Wisdom from my old friend and colleague, Rev. Rich Bledsoe, on conversion.

People "meet" Jim Jordan, and have the bracing thrill of escaping the flatness of just living and being in the 21st century.

They might take off to the thrilling different world of Eastern Orthodoxy. They experience the thrill of "seeing" in 3 dimensions. Going to India to teach theology some years ago, did that for me.

Maybe they have found a new home. God bless them if this is so. It has some real good in it, and it is another dimension, in a real way. But it may be that their new eyes will also blind them to some other realities.

The east and west developed in some different ways, and the whole of the Bible is still bigger than east and west combined. The east is still largely dim to the judicial elements of scripture and reality, just as the west is dim to elements that the east probably saw more clearly.

The danger of being a convert from one branch to another of the church is the far greater probability that the brightness of all that is now newly seen becomes another "system" that now gives the illusion of having discovered all of the truth, and now seeing everything.

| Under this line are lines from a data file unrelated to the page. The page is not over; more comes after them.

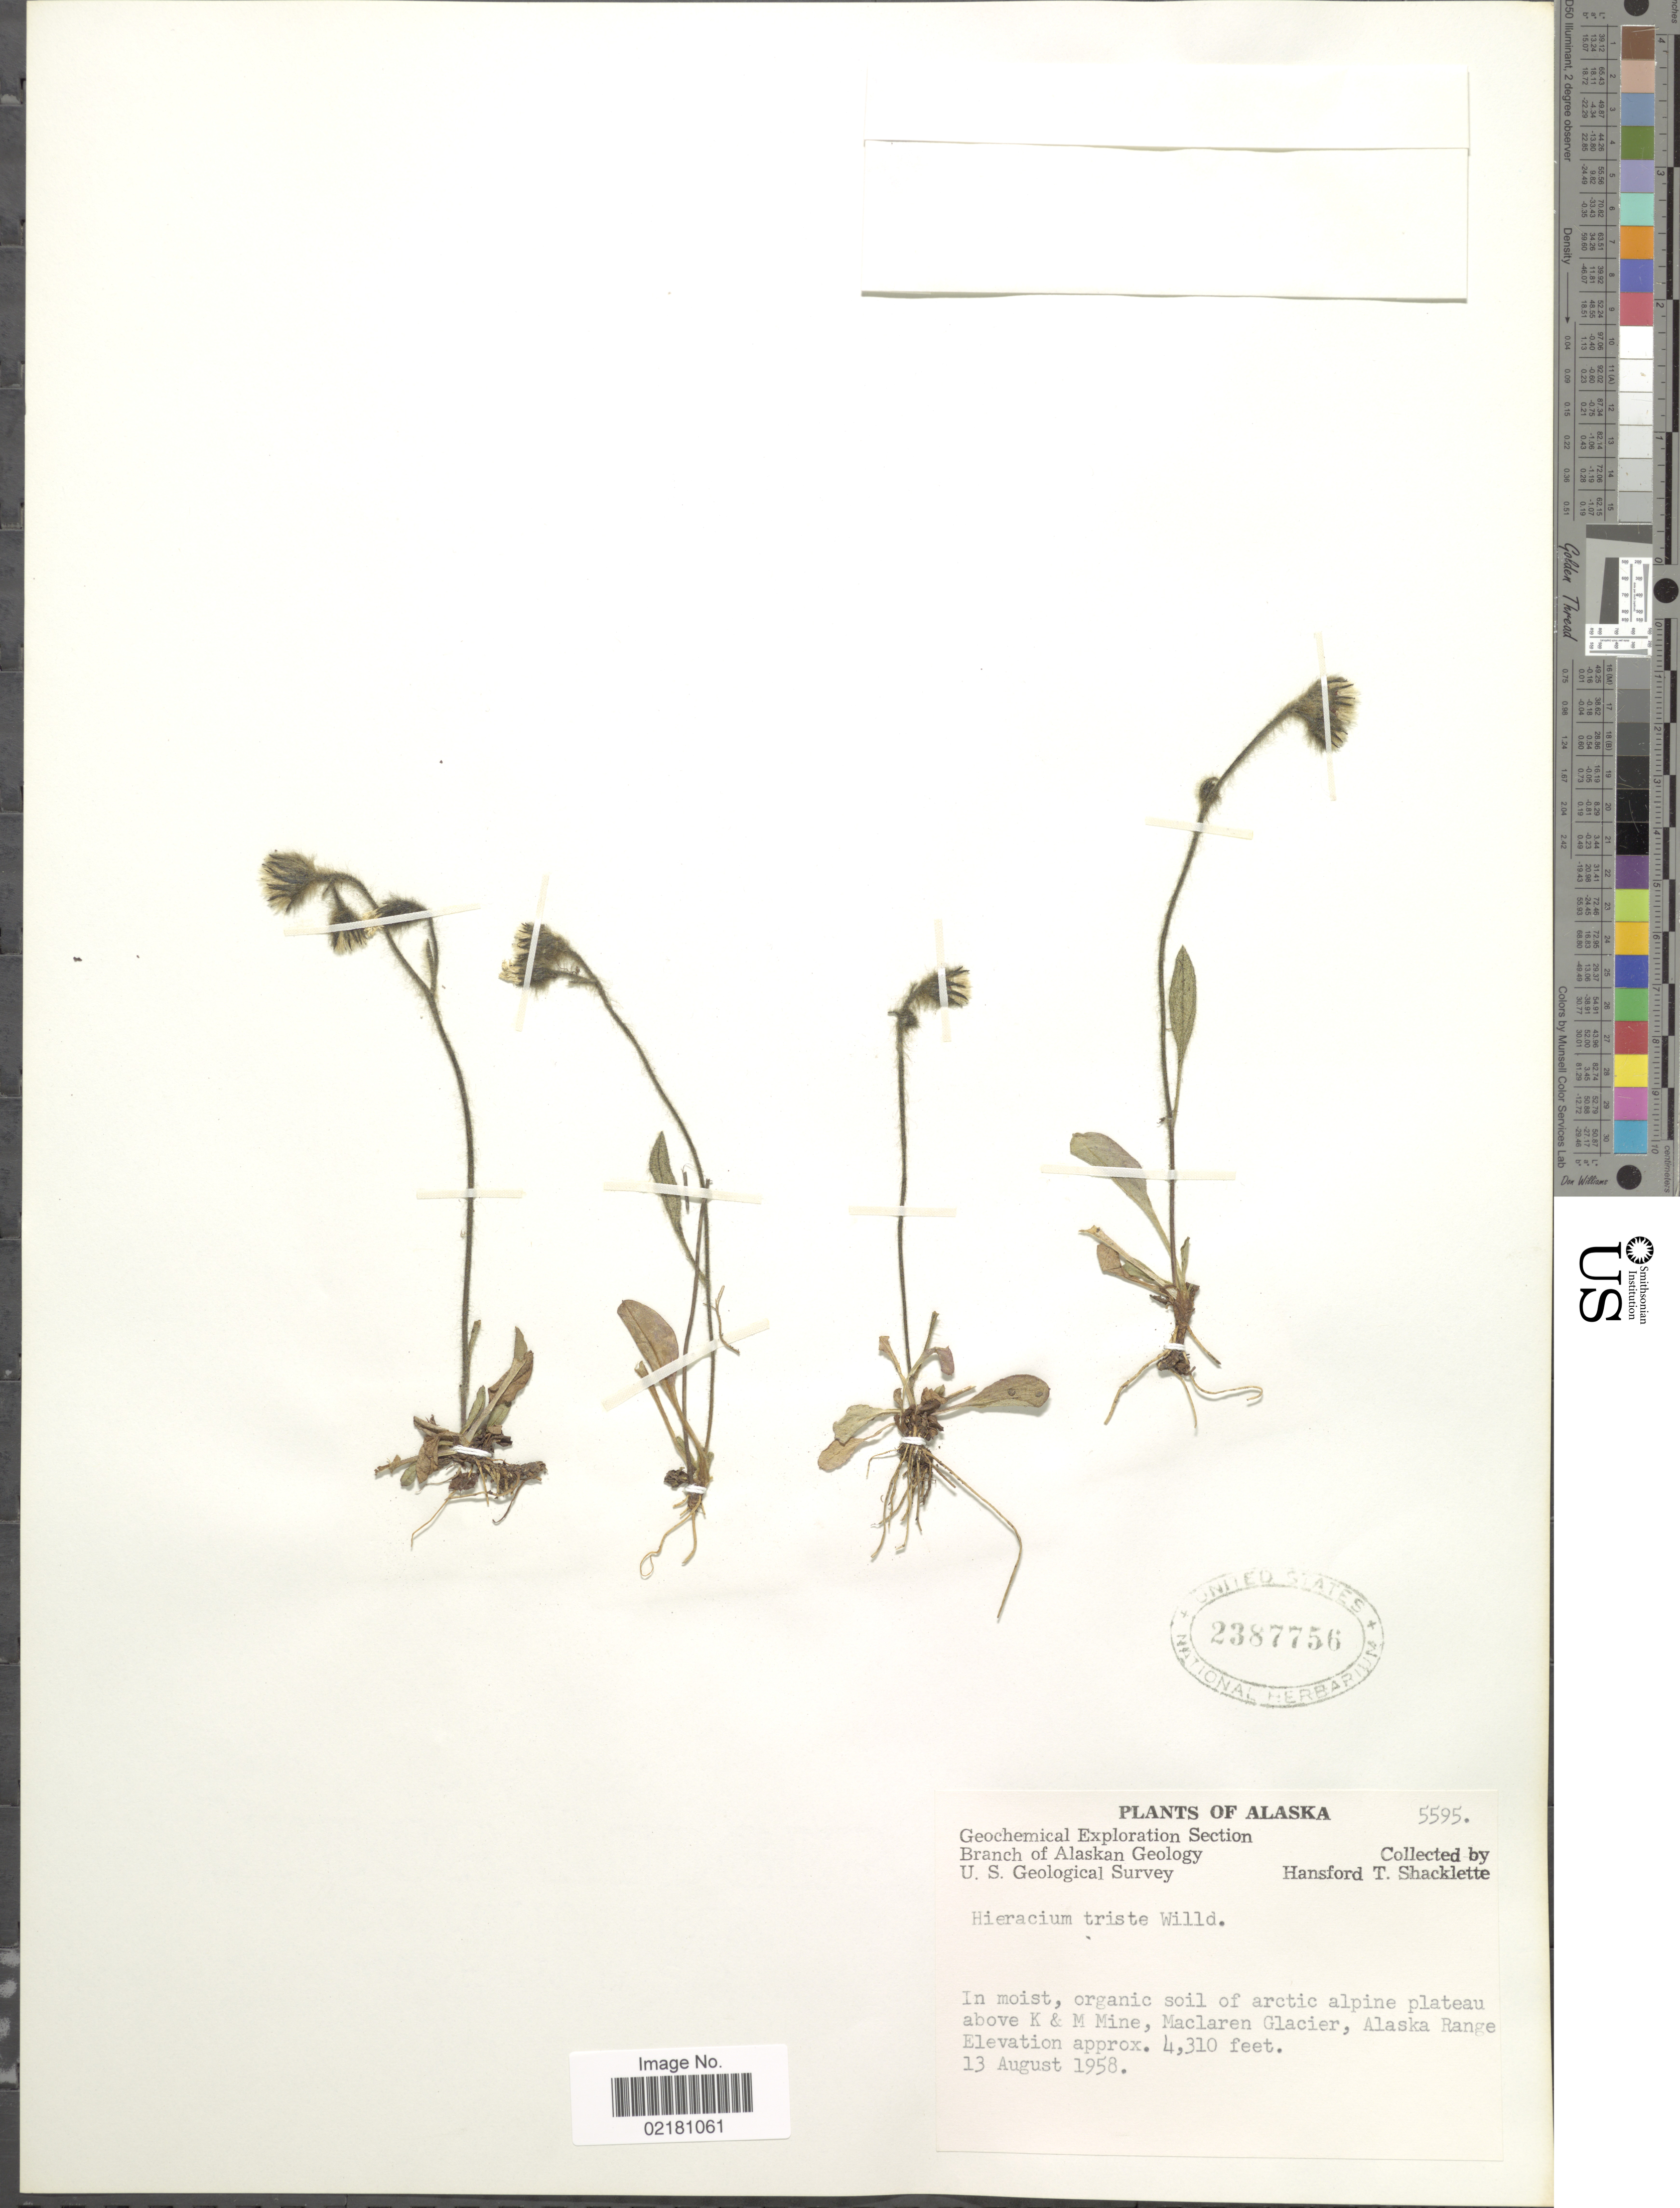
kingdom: Plantae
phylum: Tracheophyta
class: Magnoliopsida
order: Asterales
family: Asteraceae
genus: Hieracium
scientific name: Hieracium triste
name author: Willd. ex Spreng.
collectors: H. Shacklette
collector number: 5595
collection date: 1958-08-13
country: United States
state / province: Alaska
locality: In moist, organic soil of arctic alpine plateau above K & M Mine, Maclaren Glacier, Alaska Range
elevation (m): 1314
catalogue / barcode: US 2387756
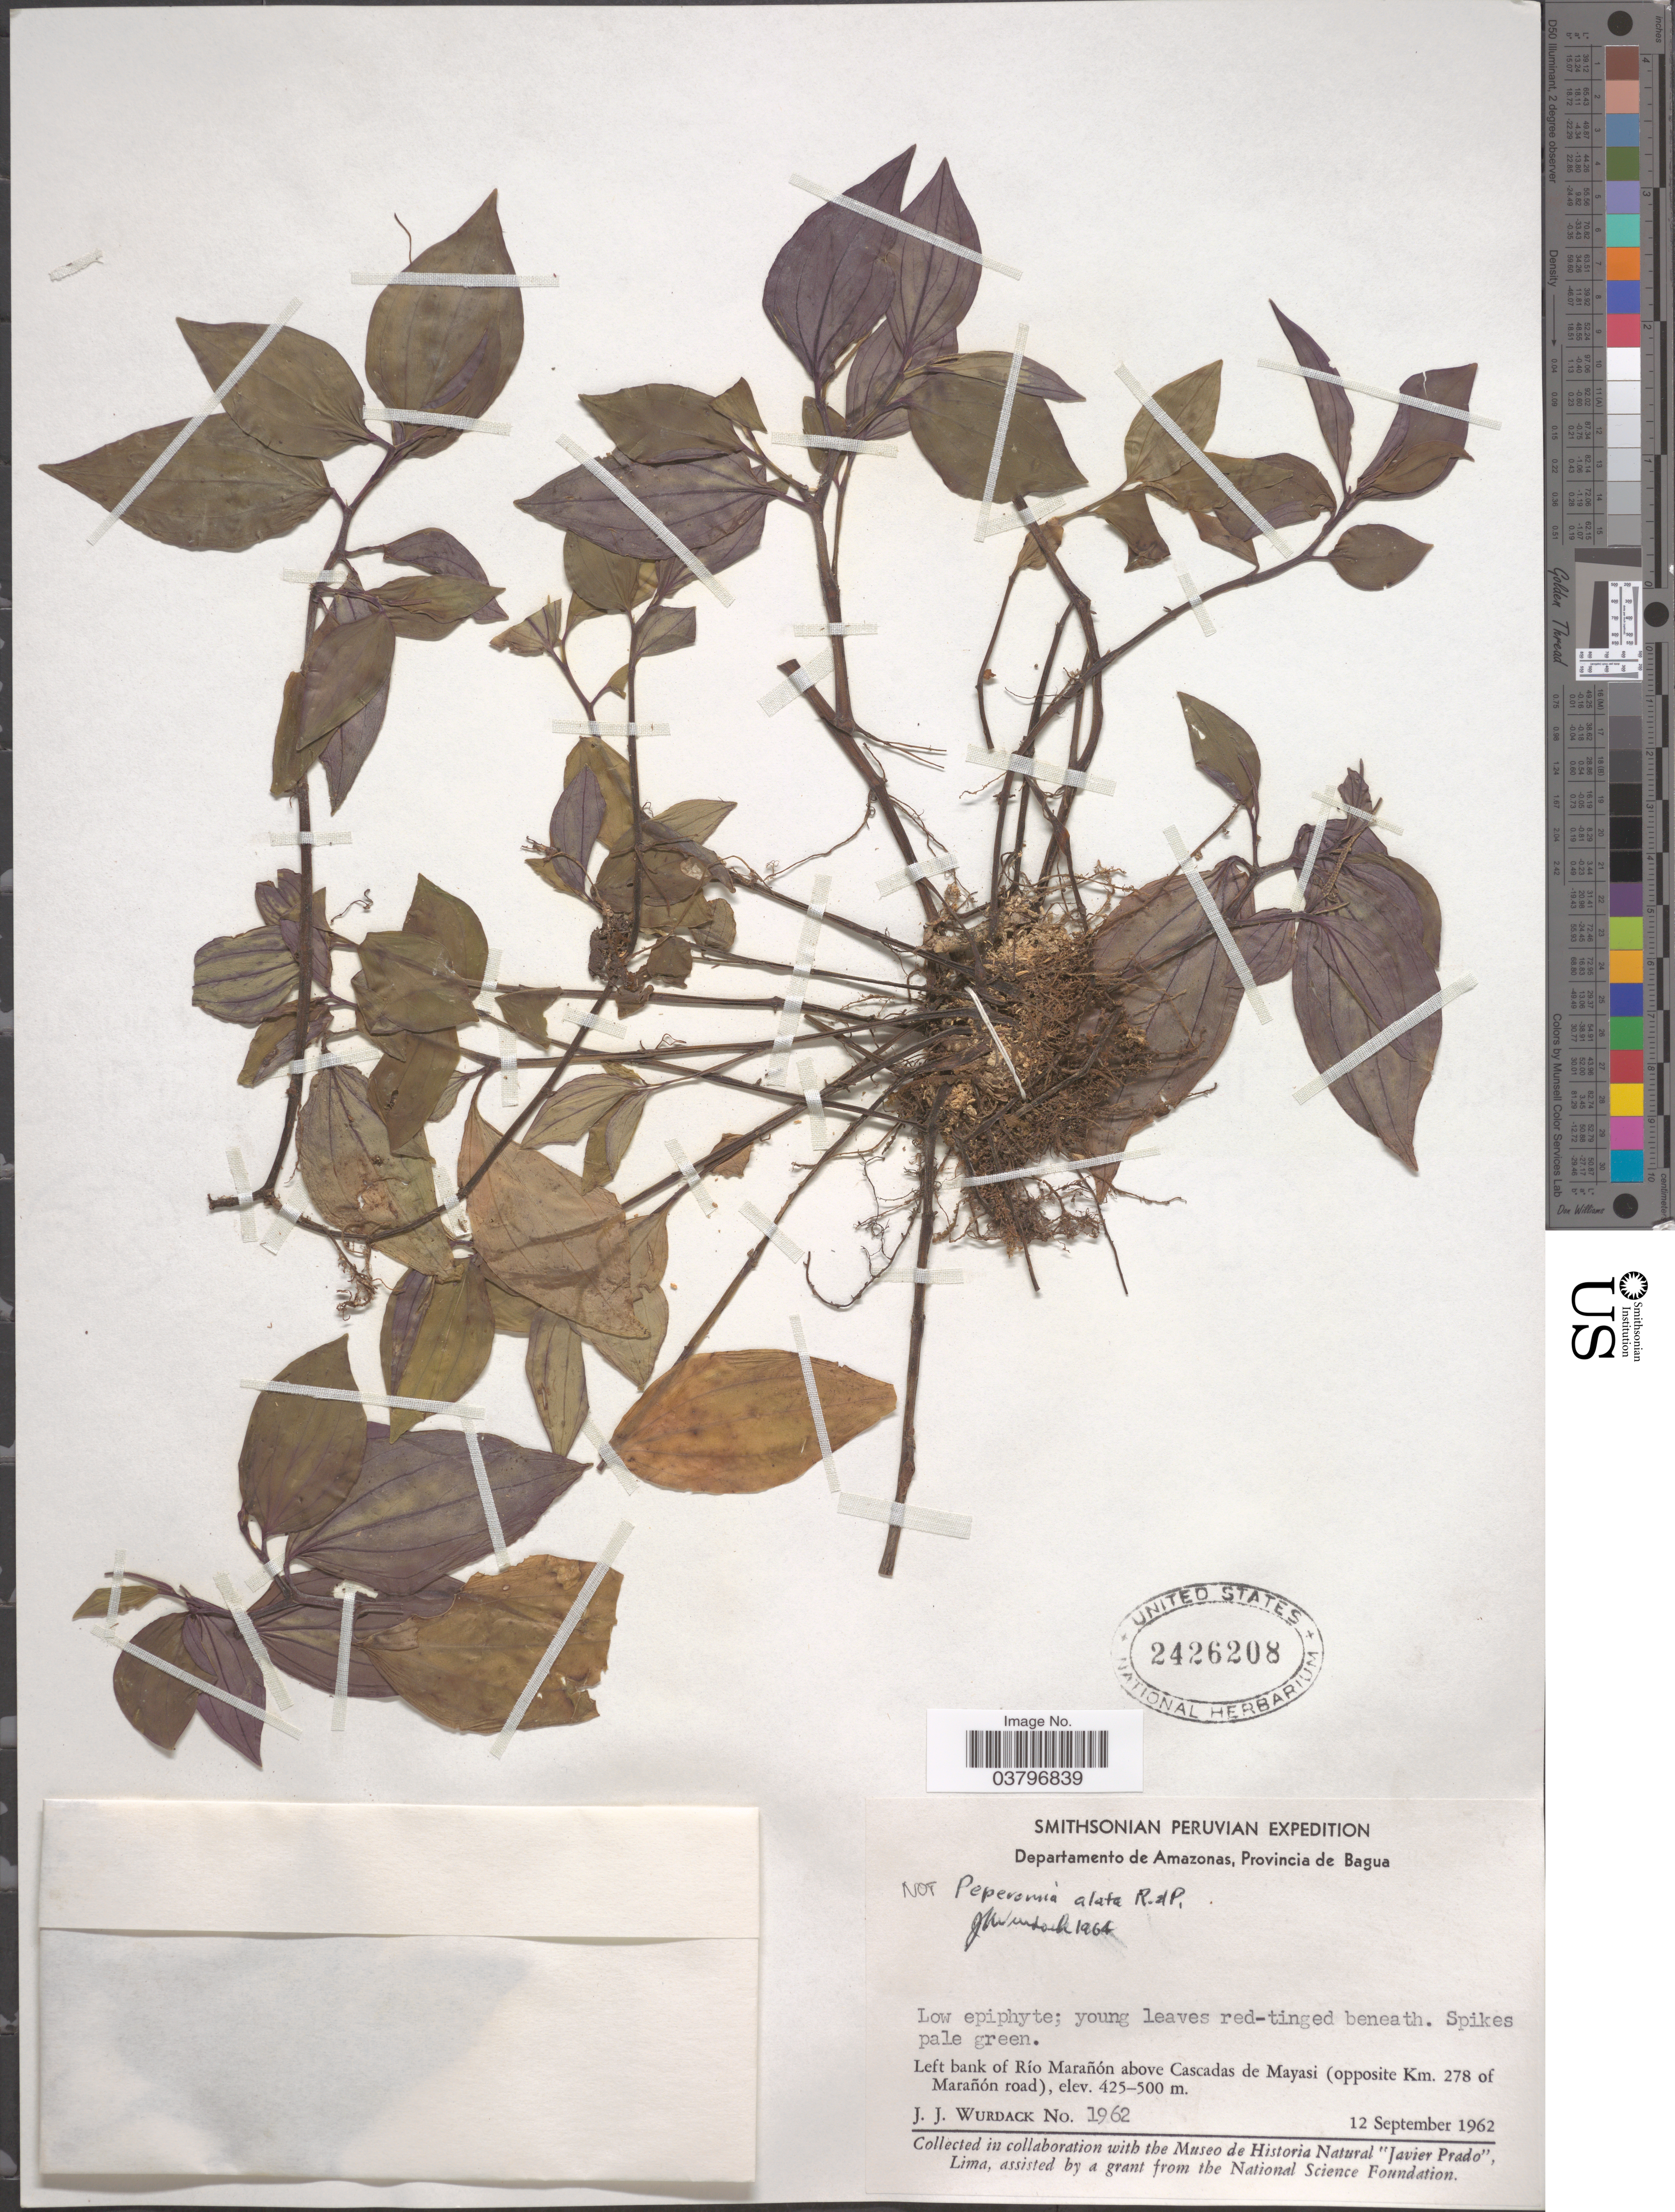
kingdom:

If you grew up Presbyterian, or Roman Catholic, or Orthodox, you are in no danger of thinking your branch of the church is the zenith of truth. That was one thing that immensely impressed me when I recently discovered and read Thomas Oden (who I knew nothing about before reading A Change of Heart) that I would find on the next page, that he had converted to Orthodoxy, or to Rome. But no. He died a Methodist, and it's hard to have stars in your eyes about the Methodist Church.

In a similar vein, converts to Orthodoxy can have all of the charm of the Truly Reformed (TRs). Are not TRs folks who suddenly discover 5 pt. Calvinism, and it is all of the truth?  Even discovering Theopolis could do this.

There is no haven of perfect enlightenment in this world, and since the church is the one place where the flesh is openly revealed and exposed, the church is also, in all its branches, going to be a place of conflict (all churches that have at least a modicum of true faith, will have this built in conflict).

But new converts from one branch to another are liable to think all conflict is with what is left behind, and do a projection trick that actually increases the conflict, but makes the conflicted blind to it. At least for a time. The recently-Reformed and new converts to Orthodoxy have this same thing in common.